Some films you want to check out as soon as they hit the theatres. And then there's others like Chernobyl Diaries, that don't look all that great, yet somehow intriguing enough to prompt a rental. That being said, I managed my expectations to a range between low and mild, which is probably the main reason why it never struck me with any sort of disappointment. Except for the very ending that is, but I'll get to that later on.
Created by Oren Peli, the man behind the Paranormal Activity series, it does sail in the same wake of the cinema verité genre, although isn't really a "found footage" film, as the handheld camera isn't operated by any of the characters. What is present, however, is many of the typical tropes, as a group of 20-something tourists venture without second thought to a hostile environment, packing themselves very lightly with only beef jerky to fill their stomachs with. Because apparently, that's all the sustenance they need.
Besides the obvious lapses in logic, the story concept per se is pretty much a horror-maker's wet dream. Setting the stage in a venue as spooky as Chernobyl - which for those that don't know, was the site of a terrible nuclear disaster in the Ukraine in 1986 - infused the premise with amazing potential. The fact that it's partially shot on location, also bestowed it with the sensation of an exclusive tour in one of the world's most creepy locales.

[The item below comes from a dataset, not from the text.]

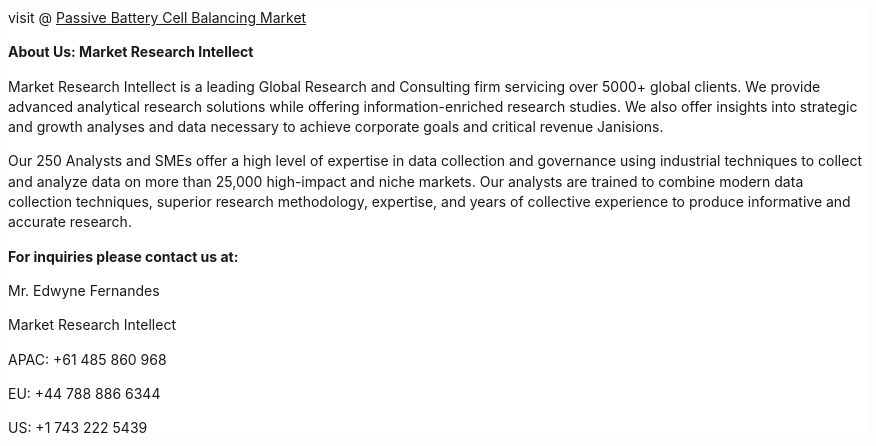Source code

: visit&nbsp;@</strong>&nbsp;</span><span class="font-[700]"><a href="https://www.marketresearchintellect.com/product/global-passive-battery-cell-balancing-market-size-and-forecast/?utm_source=Linkedin&utm_medium=822" target="_blank" data-tracking-control-name="article-ssr-frontend-pulse_little-text-block" data-tracking-will-navigate="" data-test-link="">Passive Battery Cell Balancing Market</a></span></p><p><strong><span class="font-[700]">About Us: Market Research Intellect</span></strong></p><p><span class="">Market Research Intellect is a leading Global Research and Consulting firm servicing over 5000+ global clients. We provide advanced analytical research solutions while offering information-enriched research studies.&nbsp;</span>We also offer insights into strategic and growth analyses and data necessary to achieve corporate goals and critical revenue Janisions.</p><p><span class="">Our 250 Analysts and SMEs offer a high level of expertise in data collection and governance using industrial techniques to collect and analyze data on more than 25,000 high-impact and niche markets. Our analysts are trained to combine modern data collection techniques, superior research methodology, expertise, and years of collective experience to produce informative and accurate research.</span></p><p><strong>For inquiries please contact us at:</strong></p><p>Mr. Edwyne Fernandes</p><p>Market Research Intellect</p><p>APAC: +61 485 860 968</p><p>EU: +44 788 886 6344</p><p>US: +1 743 222 5439</p>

Granted that the final product isn't as frightening as it should be, but it's decently taut scare fare, that held my interest throughout. The Fallout 3-reminiscent ambience made for an exciting watch and the no-name cast perform their roles with solidity. The only segment that really bothered me was the lousy, unexplanatory ending, but I suppose that goes with the territory. The average viewer is likely to repel this film (God knows the critics did), but in my book it wasn't bad on the whole. An underrated horror expedition, that ironically enough, isn't a total disaster.